Politipress: Post-Midterms Recap

In the latest installment of Politipress, editor Charlie Moore recaps last week's midterm elections.

In the latest installment of Politipress, editor Charlie Moore recaps last week’s midterm elections.

Charlie Moore

For the voting members of our community, it is often hard to have a firm grasp on who the politicians that represent us are and what they do. In this installment of Politipress, I recap the 2018 midterm elections, discussing results and impacts.

So the midterms have come and gone. Did that blue wave wash Congress to the left? Did the Republicans hold their congressional majority? The answer to both of those questions is, well, kind of.

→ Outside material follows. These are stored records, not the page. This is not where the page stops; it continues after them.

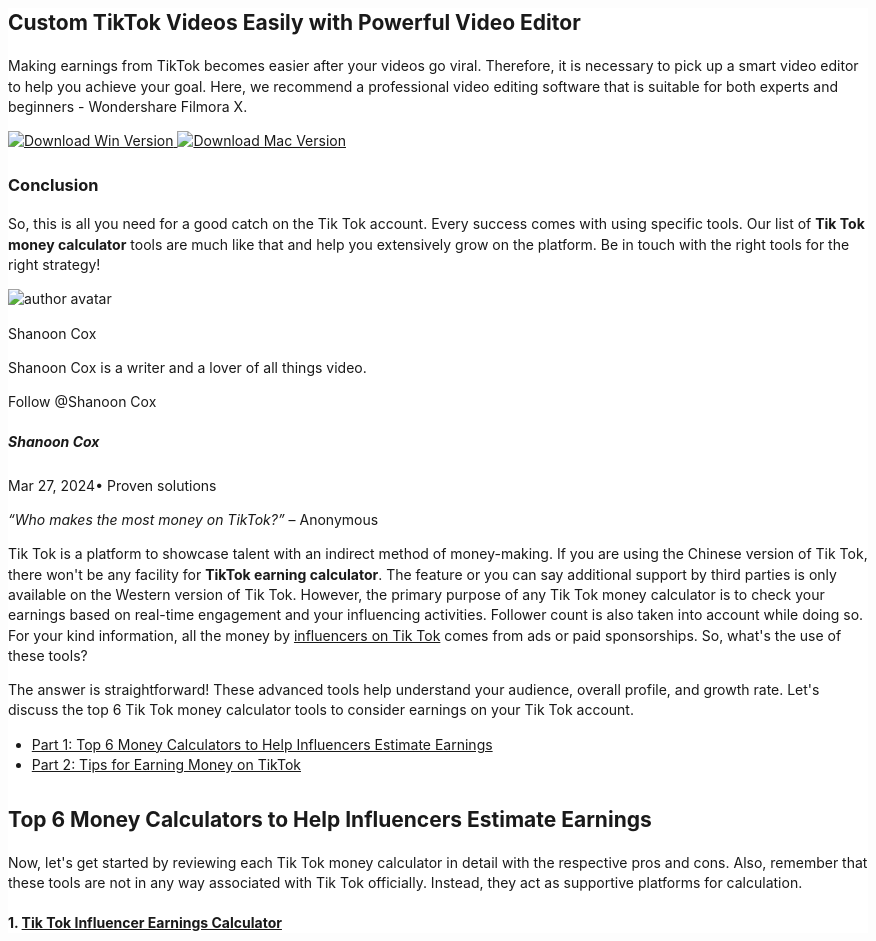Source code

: ## Custom TikTok Videos Easily with Powerful Video Editor

Making earnings from TikTok becomes easier after your videos go viral. Therefore, it is necessary to pick up a smart video editor to help you achieve your goal. Here, we recommend a professional video editing software that is suitable for both experts and beginners - Wondershare Filmora X.

[![Download Win Version](https://images.wondershare.com/filmora/guide/download-btn-win.jpg) ](https://tools.techidaily.com/wondershare/filmora/download/) [![Download Mac Version](https://images.wondershare.com/filmora/guide/download-btn-mac.jpg) ](https://tools.techidaily.com/wondershare/filmora/download/)

### Conclusion

So, this is all you need for a good catch on the Tik Tok account. Every success comes with using specific tools. Our list of **Tik Tok money calculator** tools are much like that and help you extensively grow on the platform. Be in touch with the right tools for the right strategy!

![author avatar](https://images.wondershare.com/filmora/article-images/shannon-cox.jpg)

Shanoon Cox

Shanoon Cox is a writer and a lover of all things video.

Follow @Shanoon Cox

##### Shanoon Cox

 Mar 27, 2024• Proven solutions

_“Who makes the most money on TikTok?”_ – Anonymous

Tik Tok is a platform to showcase talent with an indirect method of money-making. If you are using the Chinese version of Tik Tok, there won't be any facility for **TikTok earning calculator**. The feature or you can say additional support by third parties is only available on the Western version of Tik Tok. However, the primary purpose of any Tik Tok money calculator is to check your earnings based on real-time engagement and your influencing activities. Follower count is also taken into account while doing so. For your kind information, all the money by [influencers on Tik Tok](https://tools.techidaily.com/wondershare/filmora/download/) comes from ads or paid sponsorships. So, what's the use of these tools?

The answer is straightforward! These advanced tools help understand your audience, overall profile, and growth rate. Let's discuss the top 6 Tik Tok money calculator tools to consider earnings on your Tik Tok account.

* [Part 1: Top 6 Money Calculators to Help Influencers Estimate Earnings](#part1)
* [Part 2: Tips for Earning Money on TikTok](#part2)

## Top 6 Money Calculators to Help Influencers Estimate Earnings

Now, let's get started by reviewing each Tik Tok money calculator in detail with the respective pros and cons. Also, remember that these tools are not in any way associated with Tik Tok officially. Instead, they act as supportive platforms for calculation.

#### 1\. [Tik Tok Influencer Earnings Calculator](https://influencermarketinghub.com/tiktok-money-calculator/)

Democrats, or just individuals who disapprove of our President (that being 52.5% of the nation, as reported by fivethirtyeight.com), showed up big on Tuesday. Though they couldn’t conquer both houses of Congress, the blue wave busted down the doors to the House of Representatives, flooding their chamber.

Republicans, on the other hand, managed to not only repel a liberal attempt to take the Senate but also flipped seats in Indiana, North Dakota, and Missouri. Despite Jackie Rosen (D-NV) flipping her race in Nevada, the Republicans not only managed to keep their majority but added to it with a net gain of two seats.

Though the Senate race outcomes seemingly favor Republicans, they are still subject to change. Arizona, though leaning left with Kyrsten Sinema (D-AZ), is still yet to be called. Florida’s Senate race was called for Republican Rick Scott, but because the margin he had over incumbent Democrat Bill Nelson was so slim, a recount has been ordered. There’s a special election runoff in Mississippi as well, but it’s leaning right with Cindy Hyde-Smith.

So the Republicans added two – possibly three depending on Florida’s recount – to their majority in the Senate. But the Democrats took so many House seats that their net gain was 33, with some races still uncalled.

Like the rest of the nation, the Commonwealth posted some oddly partisan election results. None of the “big ticket races” were close, and the same rang true for the ballot questions. Massachusetts re-elected Elizabeth Warren to the Senate and reinstated Charlie Baker as governor. Our congressional district (MA-5) re-elected Katherine Clark with 76 percent of the vote.

Massachusetts also voted on our ballot questions with fat margins. Question one, which would’ve restricted nurse to patient ratios, failed badly, as 70.4 percent of Massachusetts voted no. Question two, which was about companies donating to campaigns, passed with a margin of 71.4 percent. And question three, which was about upholding the rights of transgender citizens, passed with 67.8 percent of the state behind it.

Wayland voted completely in line with the state of Massachusetts. We re-elected Baker by a margin of 65 percent when the rest of the state re-elected him by 66 percent. We reinstated Warren by more than 70 percent, where the state put her back with just over 60% of the vote.

The largest takeaway we can pull from this election is the unprecedented amount of people who cast a ballot. Forbes.com estimates that a record-shattering 113 million people voted this past election day. Our nation has never seen a midterm draw more than 100 million people. This election had low-end presidential election numbers. This is a fantastic direction we’ve directed our country towards. Though the following years will be remarkably partisan, more and more people are using their voice. Well done, America. See you in the 2019 primaries.